▶ **Provided records**

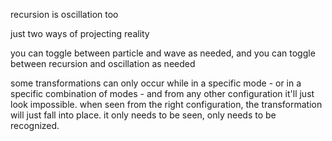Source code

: recursion is oscillation too

just two ways of projecting reality

you can toggle between particle and wave as needed, and you can toggle between recursion and oscillation as needed

some transformations can only occur while in a specific mode - or in a specific combination of modes - and from any other configuration it'll just look impossible. when seen from the right configuration, the transformation will just fall into place. it only needs to be seen, only needs to be recognized.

▶ **Task statement**
Where a line of the data above includes the string "oscillation", pull it out.

▶ **Written reply**
: recursion is oscillation too
you can toggle between particle and wave as needed, and you can toggle between recursion and oscillation as needed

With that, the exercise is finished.